第5話 ユニークスキル
俺は「ステータス」と呟く。
一回出せば念じるだけで開くようになるらしいが、一回目は口に出す必要があるらしい。
ちょっと恥ずかしかった。
目の前に透明な板が出現する。これが、ステータスウインドウというやつだろう。
若槻
レベル0
HP 20/20
MP 0/0
SP 0
筋力 10
魔力 9
敏捷 7
耐久 9
器用 7
まあ、RPGの初期値といった数字だ。
……ってあれ?
「スキル欄なんてありませんけど」
「ああ、スキル欄は2ページ目にあります」
2ページ目?
俺は試しにウインドウ全体を横にフリックしてみる。
すると、すっと別の情報が表示された。
ユニークスキル
能力奪取Ⅰ
「ありました」
「ほう、ユニークスキルがですか?」
「はい。『能力奪取』というのが」
多分、Ⅰというのはレベルのことだろう。
「私もあった。『紫電』」
「ほうほう」
苦川は素早くメモを取る。
「それで、どんな能力なんですか?」
「…………え?」
俺はステータス欄に目を走らせる。
……どこにも書いてない。
「あ」
ひょっとして。
俺は予感に従って能力奪取Ⅰというステータスの文言をタップしてみる。
能力奪取Ⅰ
敵を倒した場合、または敵を倒すのに貢献した場合、敵の強さ等に応じてステータスの一部を恒久的に奪い取る。
ただし、スキルポイントは全てステータスに変換され、またスキルの習得が不可能になる。
…………うん?
俺は再度一読する。
スキルポイントは全てステータスに変換され、またスキルの習得が不可能になる––––
……スキルの習得が不可能になる。
「能力奪取」という字面からは想像もできない、ものすごいデメリットが書いてある。
……これ、致命的なのでは?
と、俺がそんなことを考えていると、隣の星野が自分のスキルの説明を読む。
「『紫電』。紫の電撃を操れる……だそうです」
かっこいいスキルだ。
苦川はうんうんと頷いてこう口にする。
「ほう。往々にして、短い文のスキルほど極めれば強力になるものです、頑張ってくださいね……それで、そちらの……若槻さんはいかがです?」
「『能力奪取』、敵を倒した場合、または敵を倒すのに貢献した場合、敵の強さ等に応じてステータスの一部を奪い取る。ただし、スキルポイントは全てステータスに変換され、またスキルの習得が不可能になる––––って書いてます」
俺はステータスの文言をそのまま読む。
苦川は、スラスラとすごいスピードで俺の言葉を書き取っていた。
ひょっとしたら、その行為にもステータス能力が反映されているのかもしれない。
「それは……また、ピーキーですね」
全くだ。
だが、スキルが得られないとは言え、ステータスが恒久的に伸びるという能力はかなり強力だ。

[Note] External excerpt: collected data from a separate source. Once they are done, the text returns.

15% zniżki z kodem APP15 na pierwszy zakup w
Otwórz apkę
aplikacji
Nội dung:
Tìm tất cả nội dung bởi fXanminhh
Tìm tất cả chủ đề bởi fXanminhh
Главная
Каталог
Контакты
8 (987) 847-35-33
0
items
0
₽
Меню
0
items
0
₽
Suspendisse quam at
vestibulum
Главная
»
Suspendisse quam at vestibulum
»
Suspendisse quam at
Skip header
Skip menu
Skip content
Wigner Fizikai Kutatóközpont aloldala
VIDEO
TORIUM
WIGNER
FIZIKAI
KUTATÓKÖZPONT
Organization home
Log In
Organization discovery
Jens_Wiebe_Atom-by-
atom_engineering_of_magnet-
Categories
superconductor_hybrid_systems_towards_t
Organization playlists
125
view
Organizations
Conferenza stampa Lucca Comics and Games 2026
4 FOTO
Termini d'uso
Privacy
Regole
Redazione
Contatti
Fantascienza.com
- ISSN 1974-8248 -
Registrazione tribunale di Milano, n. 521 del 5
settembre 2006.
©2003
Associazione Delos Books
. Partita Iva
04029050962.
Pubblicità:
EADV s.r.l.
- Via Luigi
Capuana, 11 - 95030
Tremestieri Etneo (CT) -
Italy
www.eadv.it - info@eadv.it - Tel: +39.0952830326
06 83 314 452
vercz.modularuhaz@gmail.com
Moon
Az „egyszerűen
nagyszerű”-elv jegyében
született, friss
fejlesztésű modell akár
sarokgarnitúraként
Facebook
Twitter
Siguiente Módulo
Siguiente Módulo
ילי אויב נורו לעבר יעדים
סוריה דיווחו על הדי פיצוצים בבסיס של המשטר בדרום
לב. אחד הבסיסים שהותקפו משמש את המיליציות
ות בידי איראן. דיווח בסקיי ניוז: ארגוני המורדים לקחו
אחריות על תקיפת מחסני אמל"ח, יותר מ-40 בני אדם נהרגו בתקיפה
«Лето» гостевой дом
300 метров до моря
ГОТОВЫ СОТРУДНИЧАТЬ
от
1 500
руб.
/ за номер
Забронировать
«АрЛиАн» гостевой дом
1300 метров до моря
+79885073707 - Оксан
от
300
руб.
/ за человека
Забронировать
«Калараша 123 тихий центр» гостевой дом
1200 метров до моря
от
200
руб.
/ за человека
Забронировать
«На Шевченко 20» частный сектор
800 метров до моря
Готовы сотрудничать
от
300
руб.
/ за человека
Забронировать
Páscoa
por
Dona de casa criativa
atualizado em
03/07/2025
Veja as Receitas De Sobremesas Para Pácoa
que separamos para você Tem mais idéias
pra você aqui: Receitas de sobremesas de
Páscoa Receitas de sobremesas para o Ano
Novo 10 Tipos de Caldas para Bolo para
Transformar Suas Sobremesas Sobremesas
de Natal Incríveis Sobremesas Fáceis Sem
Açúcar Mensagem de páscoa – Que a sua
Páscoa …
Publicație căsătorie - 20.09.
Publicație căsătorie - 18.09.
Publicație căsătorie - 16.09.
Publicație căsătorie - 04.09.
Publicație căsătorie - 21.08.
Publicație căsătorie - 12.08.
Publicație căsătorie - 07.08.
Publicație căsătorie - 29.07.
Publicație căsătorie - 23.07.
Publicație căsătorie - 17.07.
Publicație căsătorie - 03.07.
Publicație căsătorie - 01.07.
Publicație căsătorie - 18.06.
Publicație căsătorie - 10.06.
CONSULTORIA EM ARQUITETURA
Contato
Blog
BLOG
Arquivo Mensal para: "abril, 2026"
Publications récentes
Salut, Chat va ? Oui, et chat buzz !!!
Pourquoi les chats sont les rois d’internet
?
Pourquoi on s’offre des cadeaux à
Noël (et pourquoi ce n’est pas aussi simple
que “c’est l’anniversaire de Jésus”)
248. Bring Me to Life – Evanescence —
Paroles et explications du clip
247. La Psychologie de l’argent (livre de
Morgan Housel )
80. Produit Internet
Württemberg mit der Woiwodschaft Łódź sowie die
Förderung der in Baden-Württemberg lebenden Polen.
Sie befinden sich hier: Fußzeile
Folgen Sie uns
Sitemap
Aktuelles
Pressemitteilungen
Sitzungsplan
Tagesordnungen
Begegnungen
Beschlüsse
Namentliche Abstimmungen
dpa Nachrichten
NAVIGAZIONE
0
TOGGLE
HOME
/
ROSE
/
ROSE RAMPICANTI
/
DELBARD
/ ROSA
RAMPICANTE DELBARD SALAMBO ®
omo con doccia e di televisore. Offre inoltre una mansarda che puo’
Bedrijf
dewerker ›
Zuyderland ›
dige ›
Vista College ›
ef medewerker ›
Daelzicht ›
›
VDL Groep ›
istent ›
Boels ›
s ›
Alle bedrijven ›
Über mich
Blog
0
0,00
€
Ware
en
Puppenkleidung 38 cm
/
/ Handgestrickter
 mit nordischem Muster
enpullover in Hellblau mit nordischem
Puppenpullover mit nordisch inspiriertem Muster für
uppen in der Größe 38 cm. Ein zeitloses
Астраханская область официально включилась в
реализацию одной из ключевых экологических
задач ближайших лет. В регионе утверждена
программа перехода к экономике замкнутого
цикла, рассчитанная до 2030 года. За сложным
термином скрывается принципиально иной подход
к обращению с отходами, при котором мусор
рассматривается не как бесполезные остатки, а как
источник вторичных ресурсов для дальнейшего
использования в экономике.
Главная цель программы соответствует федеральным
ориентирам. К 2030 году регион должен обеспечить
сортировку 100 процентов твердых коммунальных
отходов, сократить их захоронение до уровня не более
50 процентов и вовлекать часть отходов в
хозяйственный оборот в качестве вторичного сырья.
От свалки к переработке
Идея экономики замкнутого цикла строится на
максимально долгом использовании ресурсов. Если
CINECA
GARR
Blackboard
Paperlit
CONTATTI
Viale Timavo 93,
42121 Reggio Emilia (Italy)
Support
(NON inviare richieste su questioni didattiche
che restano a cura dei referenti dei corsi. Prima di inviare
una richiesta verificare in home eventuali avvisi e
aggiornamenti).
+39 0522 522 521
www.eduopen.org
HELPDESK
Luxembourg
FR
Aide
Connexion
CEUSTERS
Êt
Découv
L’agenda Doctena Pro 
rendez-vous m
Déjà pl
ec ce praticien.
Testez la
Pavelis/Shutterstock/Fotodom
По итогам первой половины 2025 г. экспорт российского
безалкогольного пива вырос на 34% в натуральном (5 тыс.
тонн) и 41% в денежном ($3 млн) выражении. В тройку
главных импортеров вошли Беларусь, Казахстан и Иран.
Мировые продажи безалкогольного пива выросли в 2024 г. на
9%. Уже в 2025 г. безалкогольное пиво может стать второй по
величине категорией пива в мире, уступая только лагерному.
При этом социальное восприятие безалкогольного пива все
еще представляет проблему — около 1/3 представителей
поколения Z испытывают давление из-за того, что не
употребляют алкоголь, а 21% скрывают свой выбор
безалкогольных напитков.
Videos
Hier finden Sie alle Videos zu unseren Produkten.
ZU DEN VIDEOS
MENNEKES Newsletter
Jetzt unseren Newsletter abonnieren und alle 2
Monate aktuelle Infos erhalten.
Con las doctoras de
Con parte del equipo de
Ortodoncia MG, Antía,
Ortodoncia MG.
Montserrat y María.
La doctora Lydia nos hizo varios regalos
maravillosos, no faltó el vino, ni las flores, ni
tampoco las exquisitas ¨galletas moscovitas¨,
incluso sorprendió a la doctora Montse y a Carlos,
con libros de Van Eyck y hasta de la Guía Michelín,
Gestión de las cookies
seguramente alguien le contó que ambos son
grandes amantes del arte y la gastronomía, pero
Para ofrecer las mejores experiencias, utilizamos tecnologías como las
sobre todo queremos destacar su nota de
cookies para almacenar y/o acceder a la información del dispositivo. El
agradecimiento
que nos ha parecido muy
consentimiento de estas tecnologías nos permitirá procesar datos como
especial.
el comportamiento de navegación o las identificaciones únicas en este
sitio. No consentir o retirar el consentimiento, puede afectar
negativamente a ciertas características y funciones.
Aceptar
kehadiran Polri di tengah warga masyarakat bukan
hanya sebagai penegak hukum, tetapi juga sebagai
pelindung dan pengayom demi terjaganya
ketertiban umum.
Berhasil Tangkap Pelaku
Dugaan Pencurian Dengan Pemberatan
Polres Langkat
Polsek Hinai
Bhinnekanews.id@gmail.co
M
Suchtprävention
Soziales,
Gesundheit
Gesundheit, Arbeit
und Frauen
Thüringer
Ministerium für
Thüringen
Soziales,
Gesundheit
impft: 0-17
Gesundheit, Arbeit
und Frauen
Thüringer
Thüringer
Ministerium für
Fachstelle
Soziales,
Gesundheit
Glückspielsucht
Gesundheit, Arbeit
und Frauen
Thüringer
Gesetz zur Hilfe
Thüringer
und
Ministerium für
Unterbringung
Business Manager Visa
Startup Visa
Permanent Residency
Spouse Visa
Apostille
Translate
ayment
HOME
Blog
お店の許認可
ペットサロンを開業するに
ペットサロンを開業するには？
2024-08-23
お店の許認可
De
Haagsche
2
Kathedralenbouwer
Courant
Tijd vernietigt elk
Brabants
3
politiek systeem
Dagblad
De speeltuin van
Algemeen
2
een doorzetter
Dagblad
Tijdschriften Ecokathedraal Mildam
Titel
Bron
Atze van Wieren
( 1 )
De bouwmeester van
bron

どれだけ伸びるかは実際に試してみないとわからないが。
と、どうやらこれでダンジョンでの用事は終了なのか、苦川がまとめに入った。
「では、これより、資格発行のため日本ダンジョン探索者協会へと向かいます。帰りは遅くなりますので、必要な連絡は済ませておいてくだ……む?」
苦川がさっとダンジョンの方を向く。
「…………?どうしたんです?」
苦川は答えず、目を閉じる。
一瞬の後、かっと目を開くとダンジョンの外に飛び出て、目立たないように設置されていた電話の受話器をつかんだ。
まだレベル0の俺では捉えるのも難しいスピードだ。
「もしもし、スタンピードの予兆だ!もういくばくもないぞ!」
「………………っ」
電話口からここまで叫び声が聞こえきて、そして……隔壁がガシャンと閉まった。